TASK STATEMENT.
Repeat the span of the entries below that starts at the line with "teapot: none [26,386,84,427]" and ends at the line with "tissue box: none", nothing more. Skip the pictures.

ENTRIES SHOWN.

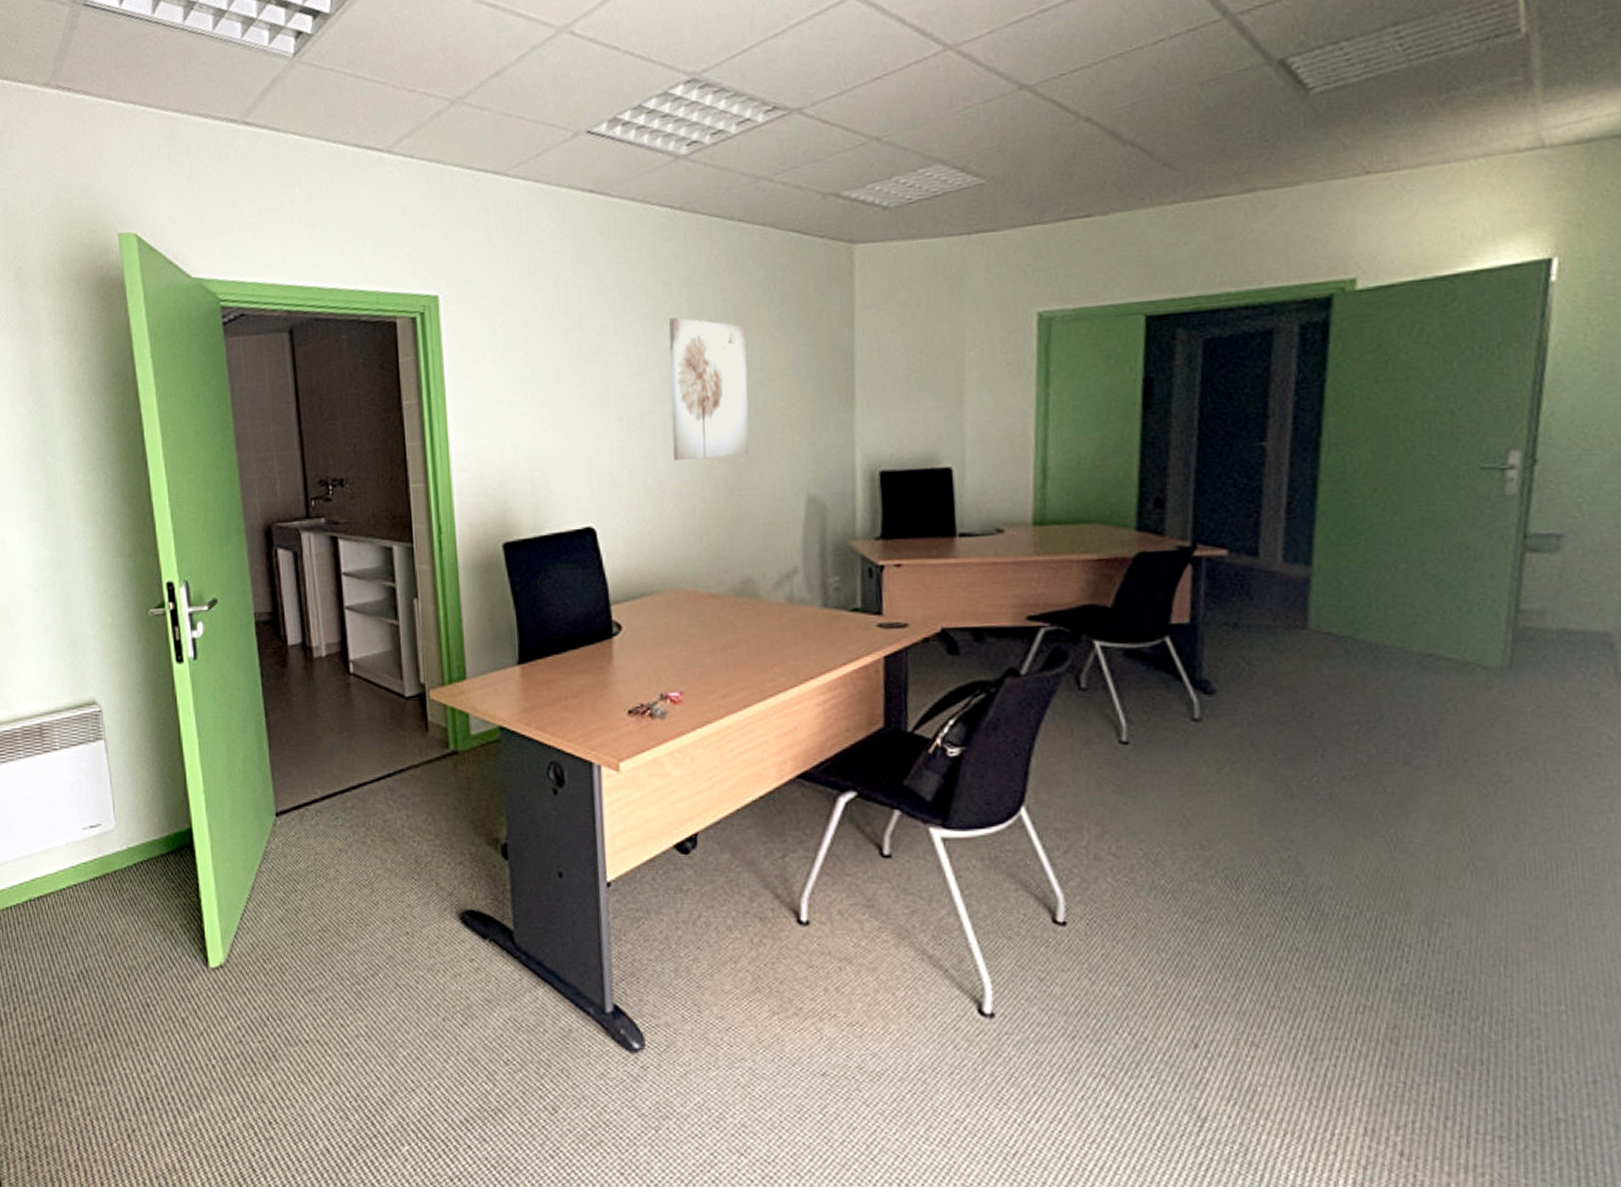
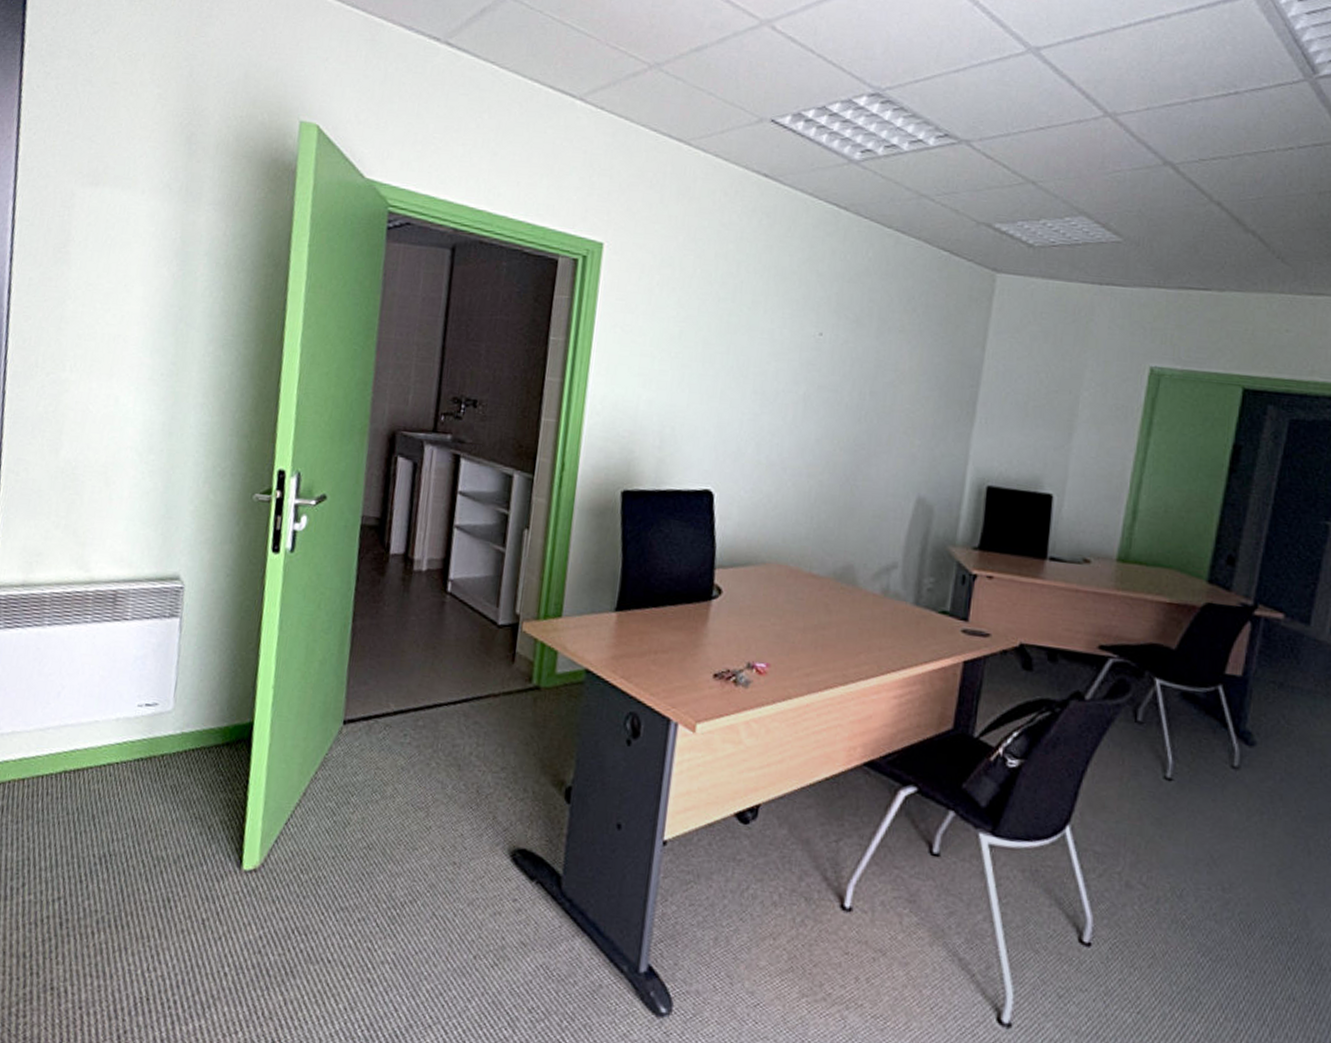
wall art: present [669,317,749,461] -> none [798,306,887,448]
--
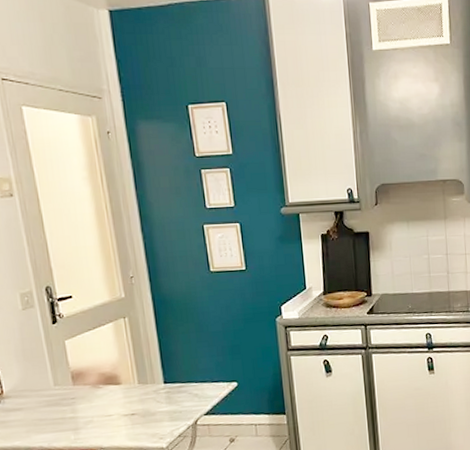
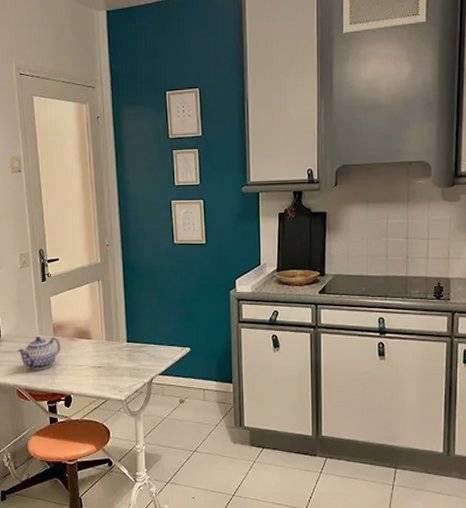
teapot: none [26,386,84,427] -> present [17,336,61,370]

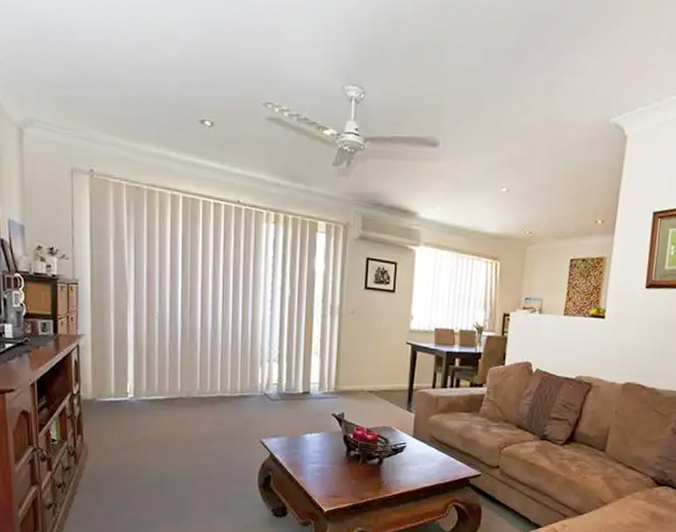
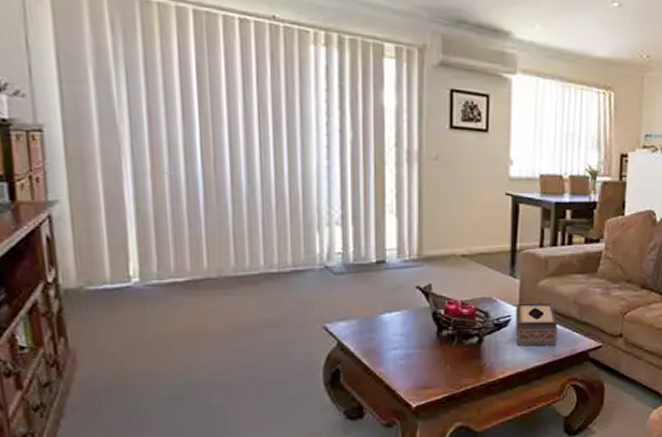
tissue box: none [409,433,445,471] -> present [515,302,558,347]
---
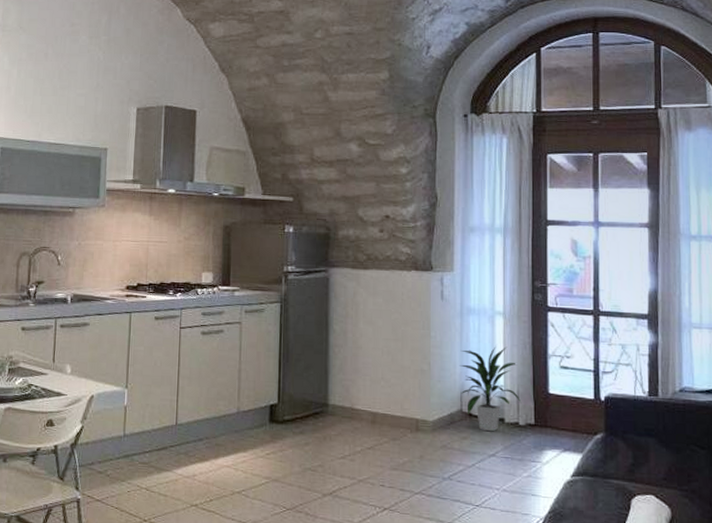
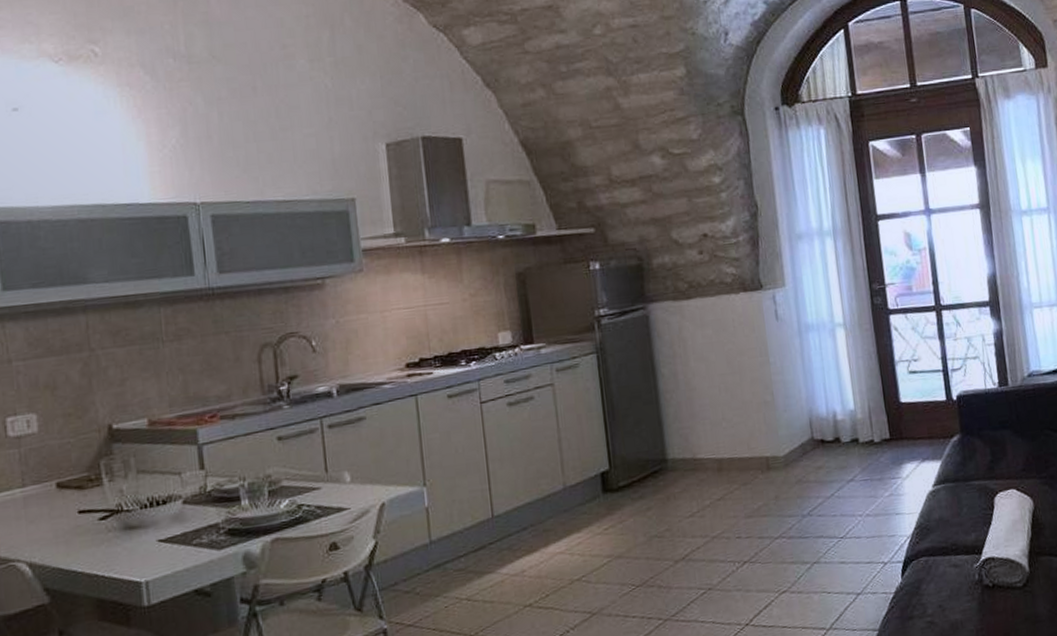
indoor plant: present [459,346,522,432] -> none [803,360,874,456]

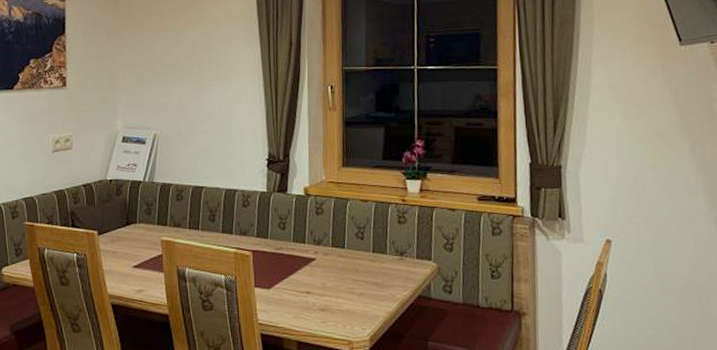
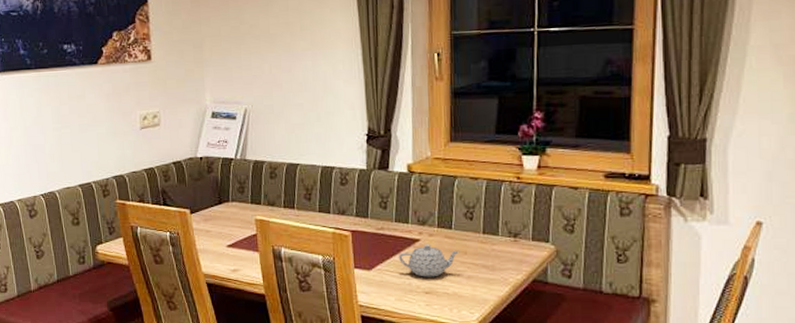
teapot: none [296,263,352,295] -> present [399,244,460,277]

ANSWER SECTION.
teapot: none [26,386,84,427] -> present [17,336,61,370]

tissue box: none [409,433,445,471] -> present [515,302,558,347]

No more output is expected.